Fistulous communication between tracheo-bronchial tree and esophagus due to common embryological origin is not uncommon. Most often the communication occurs between trachea and esophagus. Congenital broncho-esophageal fistula is rare as most often the communication occurs between trachea and esophagus. Most cases manifest immediately after birth as they are associated with esophageal atresia [1]. Persistence of congenital fistula manifesting in adults for the first time is a very rare condition. Less than 300 cases in adults have been reported in world literature.

    In an adult broncho-esophageal fistula is most often acquired. Most common cause is esophageal carcinoma eroding into a bronchus. Rarely bronchogenic carcinoma can also involve the esophagus. Other causes for acquired bronchoesophageal fistula include: (i) trauma (ii) infection (tuberculosis, fungal) (iii) radiation. Broncho-esophageal fistula is almost three times more common on the right side than the left and the most frequent site of communication is the right lower lobe [2]. The criteria for diagnosing a congenital broncho-esophageal fistula by histopathology of resected fistulous tract include [3]: (i) absence of inflammation and lymphadenitis, (ii) presence of mucosa, (iii) muscularis mucosa and transition of the lining epithelium from squamous to columnar. Histopathology of resected fistulous tract in our case fulfilled all these criteria. Majority of patients with bronchoesophageal fistula have cough on swallowing liquids (Ono’s sign) or food in the sputum [4]. Conventional barium swallow is the most sensitive means for the diagnosis of broncho-esophageal fistula [5-7].
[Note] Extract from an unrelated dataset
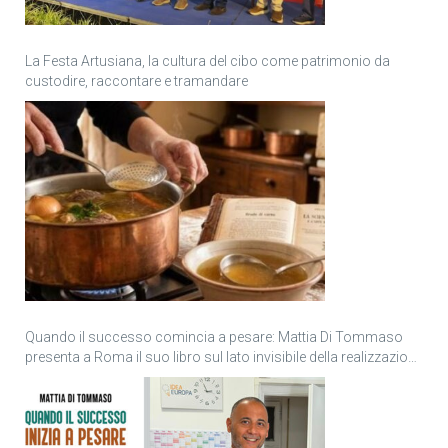
La Festa Artusiana, la cultura del cibo come patrimonio da
custodire, raccontare e tramandare
Quando il successo comincia a pesare: Mattia Di Tommaso
presenta a Roma il suo libro sul lato invisibile della realizzazione
personale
    Following may be the reasons for delayed manifestation of broncho-esophageal fistula with symptoms appearing for the first time in adults. There may an occlusive membrane that ruptures later in life to open the fistulous tract [8]. A mucosal fold may act as a valve and may lose its occlusive effectiveness after chronic inflammation [9]. Obliquity of the fistulous tract may permit its closure during swallowing [10]. The fistula, which is always invested with a smooth muscle coat, has the ability to contract, thus narrowing or completely occluding its lumen which may open in later life [11]. We postulate that if the esophageal end of the fistula is at a lower level as in our case patient may remain asymptomatic as significant aspiration may not occur because of gravity. Treatment of choice is surgery. Fistulectomy with simple closure of the openings in both ends is done [12]. In some cases the lung becomes repeatedly infected and lung resection may be required if underlying lung is diseased [12]. Prognosis is excellent in patients who undergo surgical repair [13].

    Majority of patients with broncho-esophageal fistula develop severe aspiration pneumonia which may be fatal if not recognised and treated promptly. Our patient did not show significant lung lesion despite having symptoms for three months. This may due to the fact that the esophageal end of the fistula was at a much lower level and the tract was oblique. Hence probably due to gravity she had less aspiration and maybe there was back drain into the esophagus which prevented infection and inflammation in the lung.